Limiting letter jackets to exclude nonscholastic sports, unfair

At the beginning of freshman year, there’s a host of experiences and traditions incoming students look forward to like homecoming mums, spirit days, prom and letterman jackets.

While most athletes, musicians and club members are almost guaranteed jackets and patches as a reward for their hard work in their sport or hobby, other students are left with nothing to show for their accomplishments. For me, being a figure skater, it’s frustrating that I can’t letter just because skating isn’t recognized as a UIL sport.

In states such as California, students who surf are recognized by their school and while that is very much a region-specific sport, I think students who are involved in outside sports should at least be considered for recognition by schools. Other schools in northern states like New Jersey and Michigan have competitive figure skating teams and can earn the requisites for a letterman. It almost seems like students who choose to compete in sports outside the norm are penalized for their interests and and passions.

Another issue I have with not lettering is the fact that I receive school credit for skating.

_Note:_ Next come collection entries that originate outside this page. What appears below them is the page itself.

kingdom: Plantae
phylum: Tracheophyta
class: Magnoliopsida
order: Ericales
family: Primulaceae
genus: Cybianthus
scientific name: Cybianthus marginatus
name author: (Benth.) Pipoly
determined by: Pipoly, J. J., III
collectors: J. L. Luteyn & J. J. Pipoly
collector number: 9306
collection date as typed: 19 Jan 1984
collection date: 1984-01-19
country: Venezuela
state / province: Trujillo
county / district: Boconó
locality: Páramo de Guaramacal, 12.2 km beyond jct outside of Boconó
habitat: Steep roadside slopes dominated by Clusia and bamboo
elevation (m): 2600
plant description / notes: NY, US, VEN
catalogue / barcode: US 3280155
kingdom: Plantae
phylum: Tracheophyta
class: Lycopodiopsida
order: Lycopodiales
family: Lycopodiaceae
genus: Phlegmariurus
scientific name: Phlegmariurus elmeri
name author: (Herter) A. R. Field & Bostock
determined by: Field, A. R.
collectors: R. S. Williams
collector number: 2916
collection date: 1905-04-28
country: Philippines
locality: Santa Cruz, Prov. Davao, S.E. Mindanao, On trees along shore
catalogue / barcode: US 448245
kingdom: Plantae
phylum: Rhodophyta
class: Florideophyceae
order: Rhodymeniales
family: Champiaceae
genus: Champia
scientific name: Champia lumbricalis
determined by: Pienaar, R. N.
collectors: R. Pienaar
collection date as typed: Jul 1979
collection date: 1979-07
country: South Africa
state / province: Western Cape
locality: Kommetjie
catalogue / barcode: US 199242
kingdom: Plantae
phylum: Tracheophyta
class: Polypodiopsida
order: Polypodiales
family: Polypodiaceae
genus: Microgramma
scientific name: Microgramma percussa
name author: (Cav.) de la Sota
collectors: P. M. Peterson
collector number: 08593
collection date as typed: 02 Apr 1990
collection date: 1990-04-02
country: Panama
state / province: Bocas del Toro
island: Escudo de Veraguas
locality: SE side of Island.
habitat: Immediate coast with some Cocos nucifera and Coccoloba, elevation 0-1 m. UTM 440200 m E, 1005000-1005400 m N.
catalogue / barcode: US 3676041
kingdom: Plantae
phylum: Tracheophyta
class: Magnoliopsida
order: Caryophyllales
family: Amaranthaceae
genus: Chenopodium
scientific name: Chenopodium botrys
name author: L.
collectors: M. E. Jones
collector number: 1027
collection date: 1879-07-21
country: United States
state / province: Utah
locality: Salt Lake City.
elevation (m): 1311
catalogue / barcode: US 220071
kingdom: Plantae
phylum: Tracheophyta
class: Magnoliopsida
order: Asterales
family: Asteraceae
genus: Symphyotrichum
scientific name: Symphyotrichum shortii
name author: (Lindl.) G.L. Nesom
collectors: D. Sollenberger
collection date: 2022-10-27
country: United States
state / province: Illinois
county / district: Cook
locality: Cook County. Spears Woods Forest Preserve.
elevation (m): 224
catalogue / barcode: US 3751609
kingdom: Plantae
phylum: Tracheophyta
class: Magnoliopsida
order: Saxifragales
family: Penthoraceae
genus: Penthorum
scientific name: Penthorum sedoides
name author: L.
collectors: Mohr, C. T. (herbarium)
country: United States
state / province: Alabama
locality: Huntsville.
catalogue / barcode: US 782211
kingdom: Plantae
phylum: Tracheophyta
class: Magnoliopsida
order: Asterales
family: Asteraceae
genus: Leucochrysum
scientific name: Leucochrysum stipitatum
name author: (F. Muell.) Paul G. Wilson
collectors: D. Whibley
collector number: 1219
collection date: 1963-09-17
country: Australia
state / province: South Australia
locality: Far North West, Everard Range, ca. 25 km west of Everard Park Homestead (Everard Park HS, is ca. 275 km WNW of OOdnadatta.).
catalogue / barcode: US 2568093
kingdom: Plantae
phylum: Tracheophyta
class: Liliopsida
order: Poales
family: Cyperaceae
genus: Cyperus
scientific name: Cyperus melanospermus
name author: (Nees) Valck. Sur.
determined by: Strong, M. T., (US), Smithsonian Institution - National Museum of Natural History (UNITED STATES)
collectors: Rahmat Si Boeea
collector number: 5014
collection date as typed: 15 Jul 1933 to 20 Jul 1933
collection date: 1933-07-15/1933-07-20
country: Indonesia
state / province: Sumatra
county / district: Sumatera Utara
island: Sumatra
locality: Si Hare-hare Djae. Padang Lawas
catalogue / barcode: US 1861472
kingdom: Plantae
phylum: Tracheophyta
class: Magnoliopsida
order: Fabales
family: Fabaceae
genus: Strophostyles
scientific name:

Instead of taking a P.E. class, I decided to utilize the time I spent skating and count my practice for off-campus P.E. Spending hours on the ice was never an issue for me, but when I had to commit to skating and skating-related workouts for fifteen hours every week, I knew I was doing as much, if not more practice than our football team. At the end of the year, I received a credit for skating, and if I did it for school, why shouldn’t I be able to letter?

If someone makes a varsity team for soccer, football, baseball or even choir, they automatically are qualified for a patch. There’s not even a patch available for my sport, and if I were to have a special one made, I wouldn’t have earned it. Buying a letter jacket doesn’t have the same impact as earning one. Even as I’m involved in school-sponsored clubs and organizations, the amount of points that are required to get a patch don’t fit into my busy schedule, which usually involves countless hours at the skating rink.

Lastly, the worst part about not being able to letter is the fact of how much I’ve done. I have qualified for two national competitions, have attended one, and plan to compete at another this year. Knowing that I can make a certain team, or get a certain score to letter while I work hard to just be able to compete at a national event, is almost infuriating.

Getting a letterman jacket is one of the things that high school athletes anticipate for years. It’s almost like a right of passage for them, and denying athletes that, even if it’s not school-sponsored, is wrong.